Adenovirus-Mediated Gene Transfer of VEGF 121 Improves Lower-Extremity Endothelial Function and Flow Reserve

Abstract

Background Vascular endothelial growth factor (VEGF) currently is being evaluated in clinical angiogenesis trials involving patients with peripheral arterial disease. We hypothesized that delivery of VEGF to the skeletal muscle of the lower extremity using an adenoviral vector (Ad GV VEGF 121.10 ) would improve peripheral endothelial function. Accordingly, we investigated lower-extremity endothelial function in patients enrolled in a Phase I adenovirus-mediated gene delivery trial of VEGF 121.10 . Methods and Results Blood flow to the index extremity was measured by thermodilution at baseline and 30 days after administration of Ad GV VEGF 121.10 , in response to the infusion of endothelium-dependent and -independent agonists (acetylcholine and nitroglycerin, respectively) into the ipsilateral femoral artery.
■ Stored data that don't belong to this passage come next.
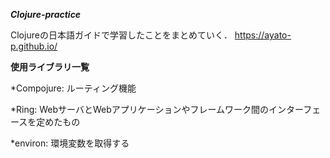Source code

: ***Clojure-practice***

Clojureの日本語ガイドで学習したことをまとめていく．
https://ayato-p.github.io/

**使用ライブラリ一覧**

*Compojure: ルーティング機能

*Ring: WebサーバとWebアプリケーションやフレームワーク間のインターフェースを定めたもの

*environ: 環境変数を取得する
There was no difference in basal flow before or after treatment with Ad GV VEGF 121.10 . In response to acetylcholine (150 μg/min and 300 μg/min), there was a 0.9-fold (0.33±0.03 to 0.32±0.03 L/min) and 1.2-fold (0.33±0.03 to 0.490±0.02 L/min) change in flow before Ad GV VEGF 121.10 treatment. After Ad GV VEGF 121.10 treatment, flow increased 2.4-fold (0.310±0.04 to 0.730±0.10 L/min) and 2.3-fold (0.31±0.04 to 0.7±0.08 L/min), respectively ( P <0.05 before Ad GV VEGF 121.10 treatment versus after Ad GV VEGF 121.10 for both doses). Infusion of nitroglycerin resulted in a 1.8-fold increase in flow before Ad GV VEGF 121.10 (0.33±0.03 to 0.58±0.06 L/min) compared with a 2.4-fold increase (0.31±0.04 to 0.73±0.09 L/min) after Ad GV VEGF 121.10 ( P =NS before Ad GV VEGF 121.10 versus after Ad GV VEGF 121.10 ). Lower-extremity flow reserve increased in all patients in response to at least 1 dose of acetylcholine. Peak walking times increased concomitant with improvement in endothelial function. Conclusions Adenoviral gene transfer of VEGF 121.10 appears to modulate endothelial function and lower-extremity flow reserve in patients with peripheral arterial disease.